Over the weekend, Kobach told Breitbart News that the contempt finding was “ridiculous” and blamed local county election officials for failing to send out the postcards.

“She also wanted to make sure that all those voters got a notice telling them where their polling place is, the standard postcard that’s sent out in Kansas. And we instructed the counties to do so, but some of the counties didn’t get it done in time in the short period before the election,” Kobach said. “So the judge is holding my office in contempt for the failure of counties to follow the instructions that we gave them. It’s just ridiculous.”

“When really all it is, is some counties that didn’t send out both postcards, they only sent out one postcard,” he continued.

Kobach’s comments mischaracterize what he and his office actually did and said.
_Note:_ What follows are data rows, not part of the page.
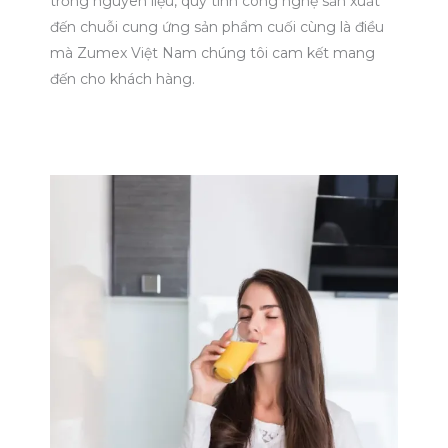
trồng nguyên liệu, quy tình công nghệ sản xuất
đến chuỗi cung ứng sản phẩm cuối cùng là điều
mà Zumex Việt Nam chúng tôi cam kết mang
đến cho khách hàng.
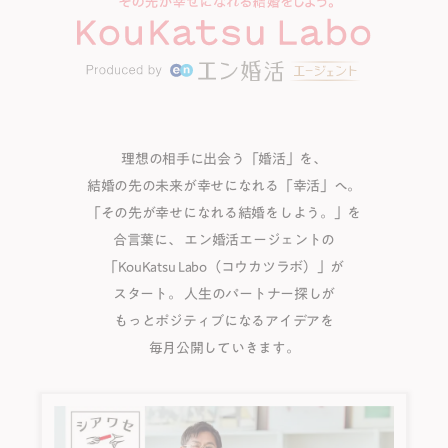
理想の相手に出会う「婚活」を、
結婚の先の未来が幸せになれる「幸活」へ。
「その先が幸せになれる結婚をしよう。」を
合⾔葉に、
エン婚活エージェントの
「KouKatsu Labo（コウカツラボ）」が
スタート。
⼈⽣のパートナー探しが
もっとポジティブになるアイデアを
毎月公開していきます。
A month before the 2016 election, Robinson specifically asked Kobach if the voters affected by her ruling would receive the postcards that Kansans are used to getting in the mail before an election.

“They will get the same notice that others ― that other voters get, that it notifies you of your polling place,” Kobach told the judge on Oct. 5, 2016.

But at a contempt hearing in March of this year, Bryan Caskey, the director of elections in Kansas and a Kobach staffer, said he had been confused as to whether local election officials needed to send out the postcards in addition to the court-ordered letter informing people they were eligible to vote. While Kobach and his lawyers had claimed Caskey verbally told local officials to send the postcards, Caskey testified that he could not verify that election officials in all 105 counties had sent them.

He later testified that he’d informally surveyed four local election officials as to whether they had sent the postcards after being told to do so in October 2016 and could confirm that just one had done so.

After the contempt hearing but before the judge ruled against Kobach, Caskey sent a letter to all election officials in Kansas instructing them that they should send out the postcards. As of April 3, he had received confirmation from 49 counties that the postcards had gone out.

Chris Biggs, a Democrat who served as Kansas secretary of state before Kobach (and whom Kobach defeated in the 2010 election), told HuffPost that while he hadn’t seen the specific communications at issue in the case, it was common for local election officials to seek guidance from the secretary of state’s office on how to enforce election law. Biggs said that he would have wanted to create a clear record of what he’d ordered local election officials to do.

“If I had a court order to do something, I would want to serve and have proof that I communicated in writing with every election official in the state,” he said.

During the contempt hearing, Robinson dismissed Kobach’s claim that he wasn’t responsible for the postcards failing to go out because he couldn’t force election officials in 105 counties to send out the postcards.

“The Court is troubled by Defendant’s failure to take responsibility for violating this Court’s orders, and for failing to ensure compliance over an issue that he explicitly represented to the Court had been accomplished,” Robinson wrote in her contempt order. “Defendant deflected blame for his failure to comply onto county officials, and onto his own staff, some of whom are not licensed attorneys.” (Kobach is a lawyer.)

“The letters from Plaintiffs seeking compliance with these issues were directed to Defendant. The motion for contempt was directed to Defendant. It was Defendant’s duty to ensure that the counties complied with the Court’s Orders, a duty this Court made crystal clear to him back on October 5, 2016,” she continued.

Biggs also questioned Kobach’s contention that he couldn’t make sure that county election officials sent out those postcards.

“He’s the chief election officer, so he would have the ability to advise them how they’re supposed to behave. And if they didn’t, he could seek appropriate action through the attorney general’s office and the local county attorneys, if necessary, to force them to perform their lawfully required duty,” Biggs said.

In his Breitbart interview, Kobach predicted that he would successfully appeal the contempt finding to the U.S. Court of Appeals for the 10th Circuit.